The opinions expressed in previous entries may or may not express the current opinion of the author.

Monday, June 18, 2012

Unscientific Survey About Bits

A horsey catalog arrived in the mail the other day. These used to be Aladdin's caves of treasures to me, and I would drool and pore over them, mentally spending money I didn't possess and coveting item after item. The attraction has diminished considerably in the last couple of years, as I've come to realize that the horses really don't set any store by all this stuff. However, in a moment of idleness, I was leafing through the catalog, and it struck me that a lot of the horses who were modeling the equipment looked less than beatific.

It further struck me that it was the horses wearing bits who looked the most unhappy. So I performed the above-mentioned Unscientific, Unrepresentative Survey of the horses in this catalog.

There were 62 horses depicted whose images were large/clear enough that one could form an opinion of their state of mind.

Of the 26 wearing bits, two looked relaxed, 11 looked neutral or ambiguous, and 14 looked stressed.

Of the 36 not wearing bits, 16 looked relaxed, 19 looked neutral or ambiguous, and one looked stressed (that one was galloping).

I tried to give the benefit of the doubt in both directions. In other words, if I wasn't quite certain whether a bitted horse looked stressed, I'd call it neutral; and if I wasn't totally sure that an unbitted horse looked relaxed, I called it neutral.

The stress appeared as tension in the face and neck, and also in the eyes as a kind of introverted, sad expression.

Three of our horses are bitless. But the fourth seems to like his bit quite well. He is not a horse to put up with things, and yet he reaches for his bit. But next time I put it on him, I'll be sure to look long and hard at his facial expression.

I will perform another unscientific survey the next time a catalog arrives.

P.S. Note to any family members reading: Please do not take any of the above to signify that a gift certificate to Dover would not be entirely welcome.


  1. Very interesting, I often do the same when I watch movies with lots of horses, I count the horses that have their mouths open (a sure sign of bit related stress - a horse in a field never galops with an open mouth!) There is nothing that you can do in a bit that can't be done bitless. I would never ride a horse of mine in a bit again

    1. What's also curious is that whoever put together the catalog thought that it would be a good idea to advertise the products by means of anxious, sad-looking models.

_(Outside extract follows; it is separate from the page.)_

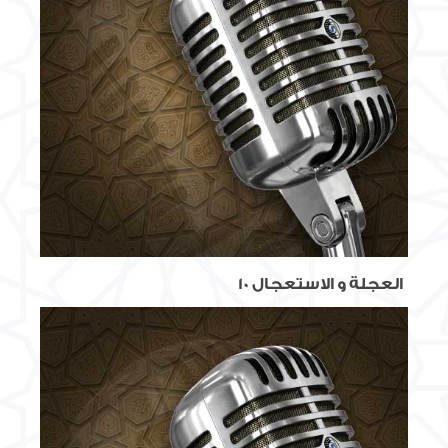
العجلة و الاستعجال 10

What if the girl modeling the jodhpurs was scowling, or if the blonde woman in the polo shirt had tears trickling down her cheek? It would be weird and jarring, and not good for sales. And yet a few years ago, I myself never noticed that the horse models weren't all happy.

  2. That is an interesting exercise. I find that if I am looking at an equestrian magazine, I look for horse expressions first more than I used to. (And feet of course.) I also find I am looking at u-tubes much more critically recently. Beautiful music and slow motion can present a specific picture and set a mood, whereas if I turn off the sound and imagine the action speeded up I see it quite differently.